Intel Labs, in collaboration with the Italian Institute of Technology and the Technical University of Munich, has introduced a new approach to neural network-based object learning. It specifically targets future applications like robotic assistants that interact with unconstrained environments, including in logistics, healthcare or elderly care. This research is a crucial step in improving the capabilities of future assistive or manufacturing robots. It uses neuromorphic computing through new interactive online object learning methods to enable robots to learn new objects after deployment.

iCub Robot
The iCub Robot Developed At The Italian Institute of Technology models human learning and development in a real world setting. Intel Labs’s Neuromorphic Computing Lab Studies Spiking Neuronal Architectures In Neuromorphic Chips In These Kind of Real World Settings to Develop With A More Agile, Adaptive Brain Capable Of Learning And Interacting With A User ( Image from Intel Corporation)

Using these new models, Intel and its collaborators successfully demonstrated continual interactive learning on Intel’s neuromorphic research chip, Loihi, measuring up to 175x lower energy to learn a new object instance with similar or better speed and accuracy compared to conventional methods running on a central processing unit (CPU). To accomplish this, researchers implemented a spiking neural network architecture on Loihi that localized learning to a single layer of plastic synapses and accounted for different object views by recruiting new neurons on demand. This enabled the learning process to unfold autonomously while interacting with the user.

iCub Simulated Setup
In a Simulated Setup, A Robot Actively Senses Objects By Moving Its Eyes (Event-Based Camera or Dynamic Vision Sensor) Generating “miscrosaccades” The Events Collected Are Used To Drive A Spiking Neural Network On The Lohi Chip. If The Object Or View Is New, Its SNN Representation Is Learned Or Updated. If The Object Is Known, It Is Recognized By The Network, And Respective Feedback Is Given To The User. (Credit: Intel Corporation)

The research was published in the paper “Interactive continual learning for robots: a neuromorphic approach,” which was named “Best Paper” at this year’s International Conference on Neuromorphic Systems (ICONS) hosted by Oak Ridge National Laboratory. 

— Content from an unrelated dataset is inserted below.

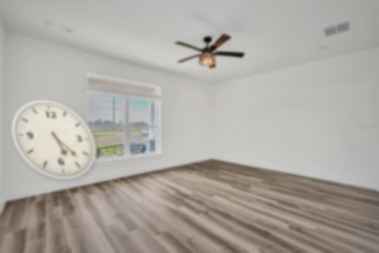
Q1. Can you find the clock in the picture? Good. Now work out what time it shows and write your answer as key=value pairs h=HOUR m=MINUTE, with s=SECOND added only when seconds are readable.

“When a human learns a new object, they take a look, turn it around, ask what it is, and then they’re able to recognize it again in all kinds of settings and conditions instantaneously,” said Yulia Sandamirskaya, robotics research lead in Intel’s neuromorphic computing lab and senior author of the paper. “Our goal is to apply similar capabilities to future robots that work in interactive settings, enabling them to adapt to the unforeseen and work more naturally alongside humans. Our results with Loihi reinforce the value of neuromorphic computing for the future of robotics.”

  • Intel Lohi Learning
  • Intel Lohi Learning

Loihi 2: A New Generation of Neuromorphic Computing

Intel Labs’ second-generation neuromorphic research chip, codenamed Loihi 2, and Lava, an open-source software framework, will drive innovation and adoption of neuromorphic computing solutions.
Enhancements include:

  • Up to 10x faster processing capability1
  • Up to 60x more inter-chip bandwidth2
  • Up to 1 million neurons with 15x greater resource density3
  • 3D Scalable with native Ethernet support
  • A new, open-source software framework called Lava
  • Fully programmable neuron models with graded spikes
  • Enhanced learning and adaptation capabilities

Intel Labs is leading research efforts to help realize neuromorphic computing’s goal of enabling next-generation intelligent devices and autonomous systems. Guided by the principles of biological neural computation, neuromorphic computing uses new algorithmic approaches that emulate how the human brain interacts with the world to deliver capabilities closer to human cognition.
Spiking neural networks (SNNs), novel models that simulate natural learning by dynamically re-mapping neural networks, are used in neuromorphic computing to make decisions in response to learned patterns over time. Neuromorphic processors leverage these asynchronous, event-based SNNs to achieve orders of magnitude gains in power and performance over conventional architectures.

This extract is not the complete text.